“How often do you get to gather a group of faculty and other academic stakeholders from across your institution in one room and have them talk to each other about how they teach and what they need to serve their students well?”

From Michael Feldstein’s 
Toward Operational Excellence at Student Success: California Community Colleges

Let’s assume that creating positive, sustained, and effective change at a university level involves:

  1. Getting the right people, in the right place, at the right time, to establish shared goals.
  2. Collectively communicating those goals and carrying them out over time. 

The reason this is so hard is that every single part of that process is difficult, particularly within the existing patterns of work and life for busy, productive faculty, students, and staff at a modern university. 

“Buy-in” is a holy grail, an idealized state, though sometimes this descends into notions of “incentives,” “carrot and stick,” or “removing obstacles.”

What if, as Michael Feldstein writes in the quoted article above, buy-in could be culturally re-framed not as knocking obstacles aside, but as building infrastructure?

For an example of one approach to “buy-in is infrastructure” look to  this 2017 white paper out of Georgetown University, Lessons from a Change Process. In this paper, Catherine Armour and Randy Bass talk about “the viability of experimental and creative curricular work in a culture designed for deliberative shared governance and slow change.”

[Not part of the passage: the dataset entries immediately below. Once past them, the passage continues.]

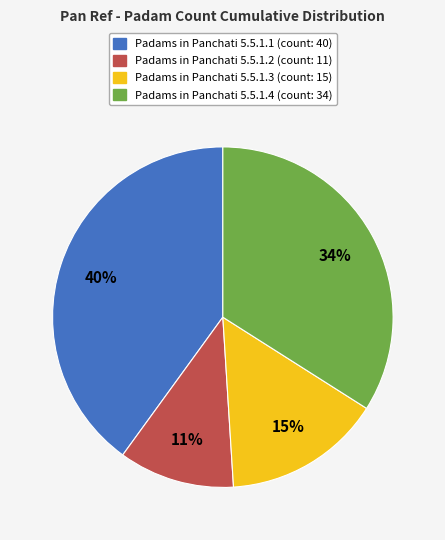

To the nearest percent, what is the combined percentage of Padams in Panchati 5.5.1.4 (count: 34) and Padams in Panchati 5.5.1.1 (count: 40)?

74%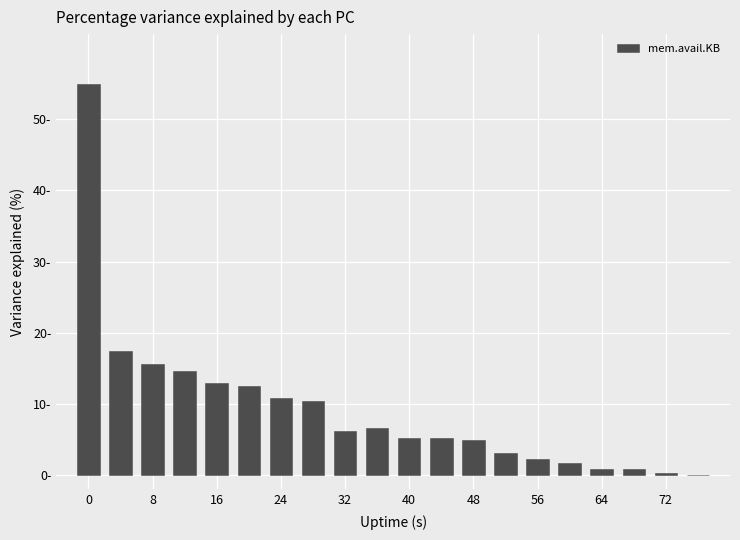

What is the value of the 11th bar from the left?

5.2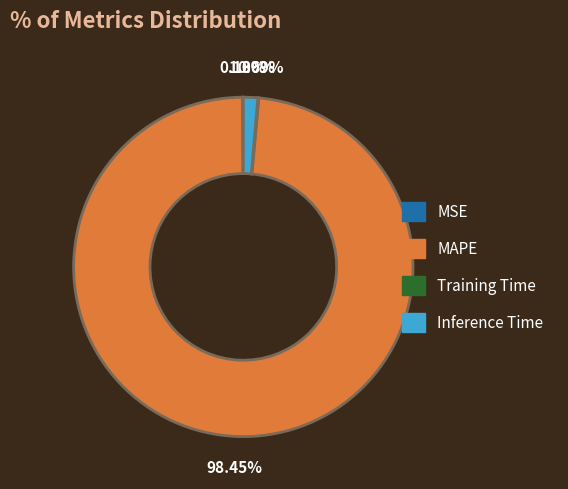

To the nearest percent, what portion does Inference Time represent?

1%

“We developed strong stakeholder involvement as part of our iterative design process—one that frequently included associate deans, the registrar, compliance officers, and financial aid representatives—early in each project’s development. Likewise, we communicated well and regularly with our board, alumni, and donors.”

Even then, sustaining and maintaining that infrastructure sometimes fell by the wayside, much as it does with actual civic infrastructure:

“We do not give ourselves as good a grade on continuous communications with faculty. Early on there were many open invitations and speaker events, and a drumbeat of updates. As the work became more intense and demanding, we focused inward, and neglected to continue to reach back out to this important community. We learned it is absolutely critical to spiral communications outward, and to be as inclusive and open as possible, especially as the work takes specific shape within a core group.”

This is hard to do! Even starting from a firm, stable footing only goes so far without monitoring, maintenance, and reaffirmation. None of those concepts are alien to the work of the university, but they do require a reshaping to day-to-day priorities.